# Rapidshare downloads



## tejesh (Dec 4, 2005)

Is there any download accelerator/manager with which I can download multiple rapidshare files with resume support?


----------



## QwertyManiac (Dec 4, 2005)

Dunno about resume but u can use Flashget for simultaneous d/ls


----------



## imported_dheeraj_kumar (Dec 4, 2005)

multiple rs files......u need a premium......some people just hack a rs premium account and put it in the net for everone to use...it ILLEGAL.....mind you.......but thats just a disclaimer.........doesnt prevent me from using it...
sorry, but by the rules and regulations of this forum i cannot tell you the premium username and pword....but google for it...........again, its illegal.....

abt the file resuming....use flashget 1.71 with the 30-split hack and the download speed in 'cable modem' for the best results.

u need to put the addrss of the file in the referrer box in flashget for it to work....


----------



## choudang (Dec 4, 2005)

you can download multiple files from rapidshare... for that you have to flash your IP dynamically [you need a .bat file]. if *Admin* and *Mod*, both are agree.. i can put the code here. cuz i don't want any *on a warning* or *banned* tags with my id.

you can't resume the downloads from rapidshare without premium accouts.


----------



## LordDJ (Dec 4, 2005)

try Universal share downloader


----------



## shwetanshu (Dec 4, 2005)

i dont think the bat file u r talking about is illegal, its just for changing ip.. now wat can u do if someone uses it for other reasons


----------



## choudang (Dec 4, 2005)

assume that, you are using BSNL BB connection. when you dial it up, the server gives you a IP which is dynamic, you can't change it up without disconnecting. this bat file plays the click when you run it up.

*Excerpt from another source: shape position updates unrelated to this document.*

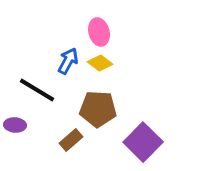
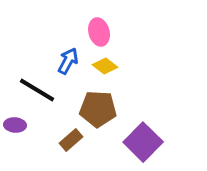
yellow diamond: moved 5 px right, 3 px down
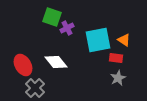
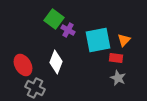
green square: moved 2 px right, 2 px down; rotated 18 degrees clockwise
purple cross: moved 1 px right, 2 px down; rotated 32 degrees counterclockwise
orange triangle: rotated 40 degrees clockwise
white diamond: rotated 60 degrees clockwise
gray star: rotated 21 degrees counterclockwise
gray cross: rotated 18 degrees counterclockwise
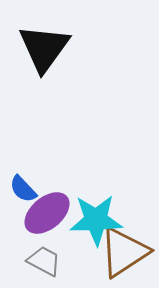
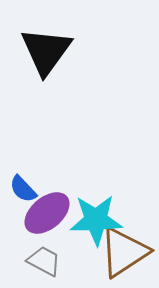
black triangle: moved 2 px right, 3 px down
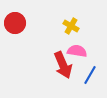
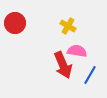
yellow cross: moved 3 px left
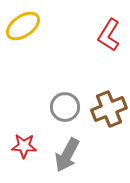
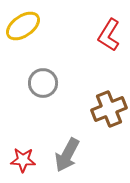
gray circle: moved 22 px left, 24 px up
red star: moved 1 px left, 14 px down
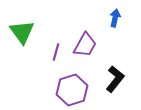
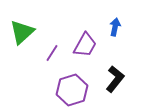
blue arrow: moved 9 px down
green triangle: rotated 24 degrees clockwise
purple line: moved 4 px left, 1 px down; rotated 18 degrees clockwise
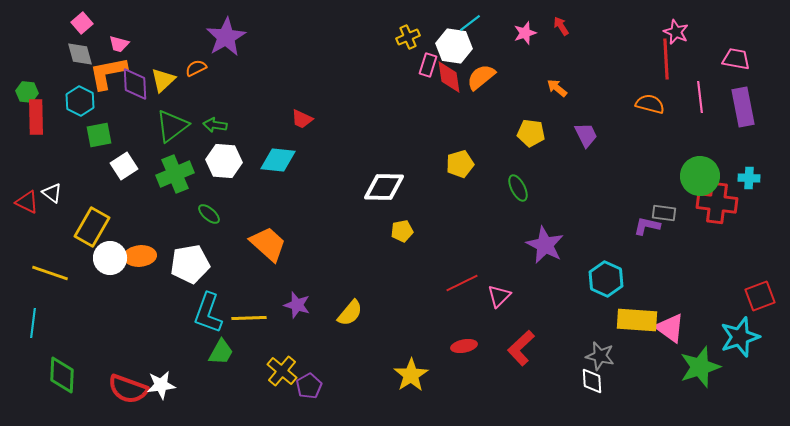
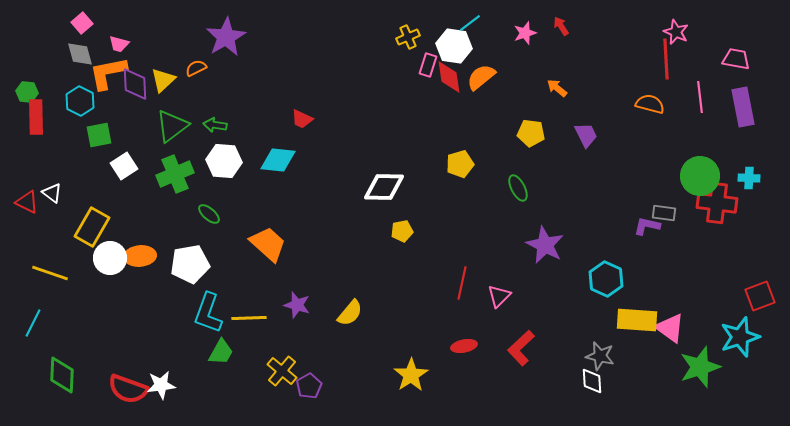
red line at (462, 283): rotated 52 degrees counterclockwise
cyan line at (33, 323): rotated 20 degrees clockwise
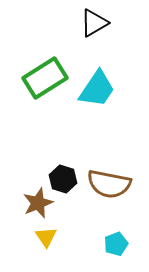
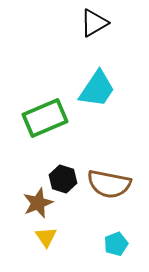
green rectangle: moved 40 px down; rotated 9 degrees clockwise
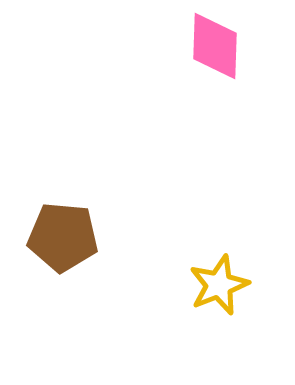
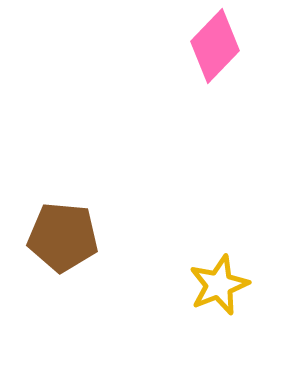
pink diamond: rotated 42 degrees clockwise
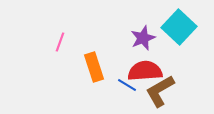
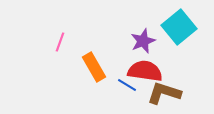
cyan square: rotated 8 degrees clockwise
purple star: moved 3 px down
orange rectangle: rotated 12 degrees counterclockwise
red semicircle: rotated 12 degrees clockwise
brown L-shape: moved 4 px right, 2 px down; rotated 48 degrees clockwise
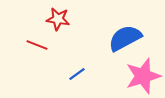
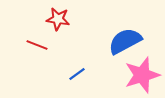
blue semicircle: moved 3 px down
pink star: moved 1 px left, 1 px up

what is the logic behind this? it flashes the IP from the server and you have one new IP. when you are downloading one file from rapidshare, just run the file and download another file.

i need the permission to post the code....


----------



## imported_dheeraj_kumar (Dec 4, 2005)

@warrior

does this bat file by any chance use php?


----------



## shwetanshu (Dec 4, 2005)

na just the ipconfig command....


----------



## choudang (Dec 4, 2005)

yes.. some ipconfig commands.... can you flash the DNS to release a new IP when you are still connected?


----------



## jay4u (Dec 4, 2005)

PAY FOR THE PREMIUM ACCOUNT....... AND ENJOY THE FREE SIMULTANEOUS DOWNLOADS


----------



## infra_red_dude (Dec 4, 2005)

well, i think the commands to renew ip address haf been posted in the tutorials section. search...

but the best way is to use a proxy server...anonymiser..it protects ur privacy and is 100% legal too!


----------



## shwetanshu (Dec 5, 2005)

na, it doen not work for DSL and LANs, read it on a warez site


----------



## imported_dheeraj_kumar (Dec 5, 2005)

have you tried it shwetanshu?

i have. and i found one which works, too....
its called stealther. i used it and went to a ip-finding site, it said im from nigeria......w00t

after i upgraded to winxp sp2 it doesnt work..wonder why


----------



## choudang (Dec 5, 2005)

the bat file, that i'm talking about it works for me when i tried with BB and SifyIway.


----------